## Instruction:
Your answer should restate each line of the data below word for word.

*** The data Section Begins ***

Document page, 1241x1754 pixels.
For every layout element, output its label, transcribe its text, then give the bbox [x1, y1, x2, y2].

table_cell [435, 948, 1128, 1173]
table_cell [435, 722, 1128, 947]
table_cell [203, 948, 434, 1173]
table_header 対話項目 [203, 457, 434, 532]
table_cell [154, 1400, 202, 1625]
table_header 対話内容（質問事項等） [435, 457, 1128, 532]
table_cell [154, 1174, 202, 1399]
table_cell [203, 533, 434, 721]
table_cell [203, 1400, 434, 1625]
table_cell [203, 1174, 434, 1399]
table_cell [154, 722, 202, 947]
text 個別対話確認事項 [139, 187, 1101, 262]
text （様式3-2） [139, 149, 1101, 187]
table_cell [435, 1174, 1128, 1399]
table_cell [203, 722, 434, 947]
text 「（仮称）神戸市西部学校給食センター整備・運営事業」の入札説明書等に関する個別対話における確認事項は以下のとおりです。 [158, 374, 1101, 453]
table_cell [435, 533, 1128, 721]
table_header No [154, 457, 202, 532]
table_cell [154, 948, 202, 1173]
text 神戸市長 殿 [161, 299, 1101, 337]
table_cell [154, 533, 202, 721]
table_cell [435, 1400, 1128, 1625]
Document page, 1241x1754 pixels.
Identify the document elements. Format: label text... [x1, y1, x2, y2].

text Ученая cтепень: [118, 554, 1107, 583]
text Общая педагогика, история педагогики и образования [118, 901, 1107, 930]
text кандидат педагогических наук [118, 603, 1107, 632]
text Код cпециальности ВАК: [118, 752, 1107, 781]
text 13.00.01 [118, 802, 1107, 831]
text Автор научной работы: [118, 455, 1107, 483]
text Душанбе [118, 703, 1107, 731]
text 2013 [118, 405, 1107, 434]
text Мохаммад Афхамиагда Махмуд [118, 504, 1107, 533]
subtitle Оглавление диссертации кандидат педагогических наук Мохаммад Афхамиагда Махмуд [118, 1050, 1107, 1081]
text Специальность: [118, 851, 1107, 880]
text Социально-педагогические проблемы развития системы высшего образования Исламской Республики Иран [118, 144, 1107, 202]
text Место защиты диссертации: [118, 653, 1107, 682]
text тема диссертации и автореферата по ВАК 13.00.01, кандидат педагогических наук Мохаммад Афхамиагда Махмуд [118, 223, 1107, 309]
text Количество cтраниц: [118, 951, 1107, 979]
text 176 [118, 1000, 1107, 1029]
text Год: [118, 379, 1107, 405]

*** The data Section Ends ***

## Answer for the task:
Document page, 1241x1754 pixels.
For every layout element, output its label, transcribe its text, then give the bbox [x1, y1, x2, y2].

table_cell [435, 948, 1128, 1173]
table_cell [435, 722, 1128, 947]
table_cell [203, 948, 434, 1173]
table_header 対話項目 [203, 457, 434, 532]
table_cell [154, 1400, 202, 1625]
table_header 対話内容（質問事項等） [435, 457, 1128, 532]
table_cell [154, 1174, 202, 1399]
table_cell [203, 533, 434, 721]
table_cell [203, 1400, 434, 1625]
table_cell [203, 1174, 434, 1399]
table_cell [154, 722, 202, 947]
text 個別対話確認事項 [139, 187, 1101, 262]
text （様式3-2） [139, 149, 1101, 187]
table_cell [435, 1174, 1128, 1399]
table_cell [203, 722, 434, 947]
text 「（仮称）神戸市西部学校給食センター整備・運営事業」の入札説明書等に関する個別対話における確認事項は以下のとおりです。 [158, 374, 1101, 453]
table_cell [435, 533, 1128, 721]
table_header No [154, 457, 202, 532]
table_cell [154, 948, 202, 1173]
text 神戸市長 殿 [161, 299, 1101, 337]
table_cell [154, 533, 202, 721]
table_cell [435, 1400, 1128, 1625]
Document page, 1241x1754 pixels.
Identify the document elements. Format: label text... [x1, y1, x2, y2].

text Ученая cтепень: [118, 554, 1107, 583]
text Общая педагогика, история педагогики и образования [118, 901, 1107, 930]
text кандидат педагогических наук [118, 603, 1107, 632]
text Код cпециальности ВАК: [118, 752, 1107, 781]
text 13.00.01 [118, 802, 1107, 831]
text Автор научной работы: [118, 455, 1107, 483]
text Душанбе [118, 703, 1107, 731]
text 2013 [118, 405, 1107, 434]
text Мохаммад Афхамиагда Махмуд [118, 504, 1107, 533]
subtitle Оглавление диссертации кандидат педагогических наук Мохаммад Афхамиагда Махмуд [118, 1050, 1107, 1081]
text Специальность: [118, 851, 1107, 880]
text Социально-педагогические проблемы развития системы высшего образования Исламской Республики Иран [118, 144, 1107, 202]
text Место защиты диссертации: [118, 653, 1107, 682]
text тема диссертации и автореферата по ВАК 13.00.01, кандидат педагогических наук Мохаммад Афхамиагда Махмуд [118, 223, 1107, 309]
text Количество cтраниц: [118, 951, 1107, 979]
text 176 [118, 1000, 1107, 1029]
text Год: [118, 379, 1107, 405]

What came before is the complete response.